Job losses from New Automotive Policy compensated in long term: Mustapa

SOURCE: The Star: Monday November 16, 2009
Miti wants industry to look at NAP in the long run

SINGAPORE: Jobs lost due to the implementation of the New Automotive Policy (NAP), which will ban imported used car spare parts, will be compensated in the medium- and long-term.

International Trade and Industry Minister Datuk Mustapa Mohamed said the policy was in place to ensure safety and develop the country’s own automotive components industry.

“We are aware of the business interest but all this has been explained when we discussed it with industry players.

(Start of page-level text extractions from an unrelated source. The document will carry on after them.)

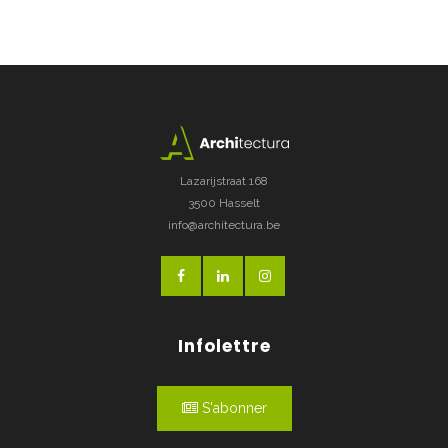
Lazarijstraat 168
3500 Hasselt
info@architectura.be
Infolettre
S'abonner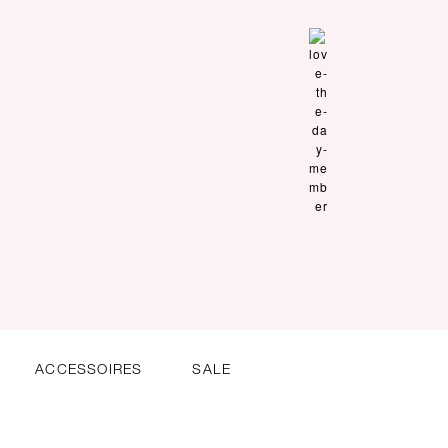
ACCESSOIRES
SALE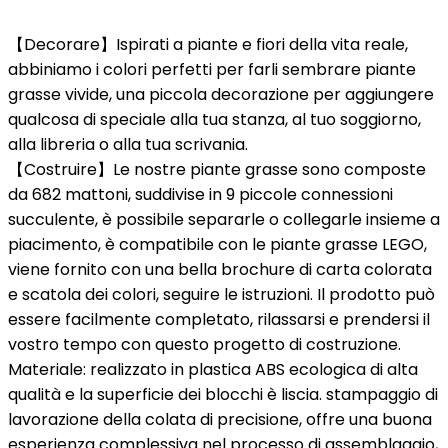
【Decorare】Ispirati a piante e fiori della vita reale,
abbiniamo i colori perfetti per farli sembrare piante
grasse vivide, una piccola decorazione per aggiungere
qualcosa di speciale alla tua stanza, al tuo soggiorno,
alla libreria o alla tua scrivania.
【Costruire】Le nostre piante grasse sono composte
da 682 mattoni, suddivise in 9 piccole connessioni
succulente, è possibile separarle o collegarle insieme a
piacimento, è compatibile con le piante grasse LEGO,
viene fornito con una bella brochure di carta colorata
e scatola dei colori, seguire le istruzioni. Il prodotto può
essere facilmente completato, rilassarsi e prendersi il
vostro tempo con questo progetto di costruzione.
Materiale: realizzato in plastica ABS ecologica di alta
qualità e la superficie dei blocchi è liscia. stampaggio di
lavorazione della colata di precisione, offre una buona
esperienza complessiva nel processo di assemblaggio,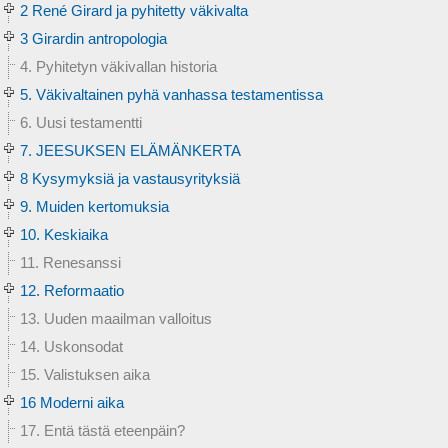
2 René Girard ja pyhitetty väkivalta
3 Girardin antropologia
4. Pyhitetyn väkivallan historia
5. Väkivaltainen pyhä vanhassa testamentissa
6. Uusi testamentti
7. JEESUKSEN ELÄMÄNKERTA
8 Kysymyksiä ja vastausyrityksiä
9. Muiden kertomuksia
10. Keskiaika
11. Renesanssi
12. Reformaatio
13. Uuden maailman valloitus
14. Uskonsodat
15. Valistuksen aika
16 Moderni aika
17. Entä tästä eteenpäin?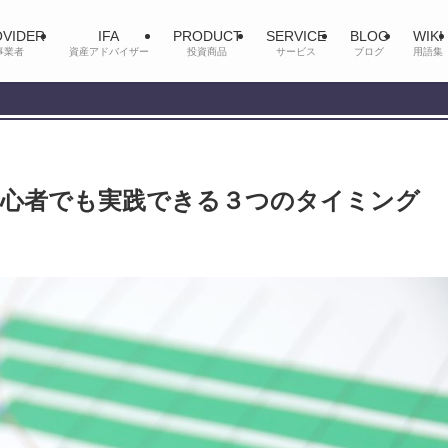
VIDER
IFA
PRODUCT
SERVICE
BLOG
WIKI
事業者
資産アドバイザー
投資商品
サービス
ブログ
用語集
初心者でも実践できる３つのタイミング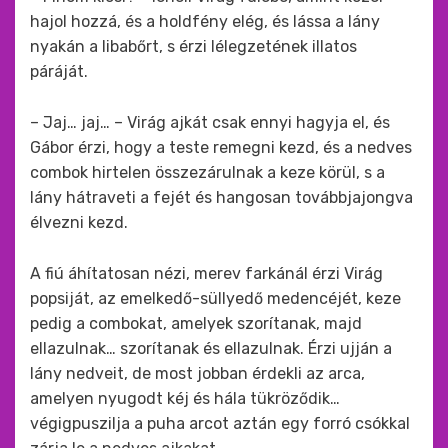
hajol hozzá, és a holdfény elég, és lássa a lány
nyakán a libabőrt, s érzi lélegzetének illatos
páráját.
– Jaj… jaj… – Virág ajkát csak ennyi hagyja el, és
Gábor érzi, hogy a teste remegni kezd, és a nedves
combok hirtelen összezárulnak a keze körül, s a
lány hátraveti a fejét és hangosan továbbjajongva
élvezni kezd.
A fiú áhítatosan nézi, merev farkánál érzi Virág
popsiját, az emelkedő-süllyedő medencéjét, keze
pedig a combokat, amelyek szorítanak, majd
ellazulnak… szorítanak és ellazulnak. Érzi ujján a
lány nedveit, de most jobban érdekli az arca,
amelyen nyugodt kéj és hála tükröződik…
végigpuszilja a puha arcot aztán egy forró csókkal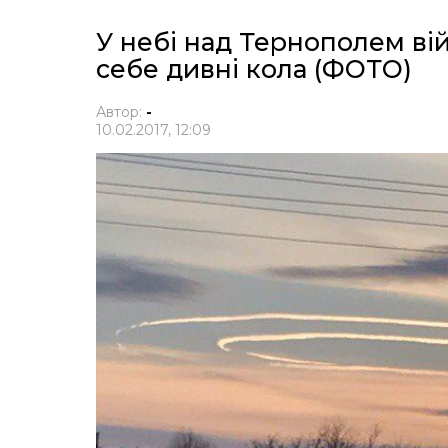
У небі над Тернополем ві
себе дивні кола (ФОТО)
Автор:
-
10.02.2017, 12:09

Above: Discussion: Mustapa talking with Singapore’s Minister in the Prime Minister’s Office Lim Hwee Hua during a breakfast meeting with the Singapore Business Federation on the sidelines of the Apec Summit in Singapore yesterday.

“Anyway, this policy does not take effect immediately and there is still room for people to improve,” he said, adding that the country needed more companies to set up base in Malaysia in order to develop the local automotive components industry.

“Once this develops, all the short-term job losses can be compensated in the long run.

“Yes, there will be glitches here and there but with some adjustments, this will benefit the country,” he said.

He added that he did not believe that 100,000 jobs would be lost when the NAP ruling came into effect in 2011.

Asked if the Government might reconsider the decision, he said the implementation of the policy would be carried out gradually.

On Saturday, Johor Used Car Spare-Part Dealers Association committee member Ng Keng Heng had said the ban would cause major problems to both dealers and owners of old cars.

He had claimed that there were more than 5,000 used car spare-part dealers around the country and the ruling could cause the loss of about 100,000 jobs.
Malaysian Industrial Development Authority director-general Datuk Jalilah Baba said it was still too premature to talk about job losses as the NAP’s main objective was to improve services.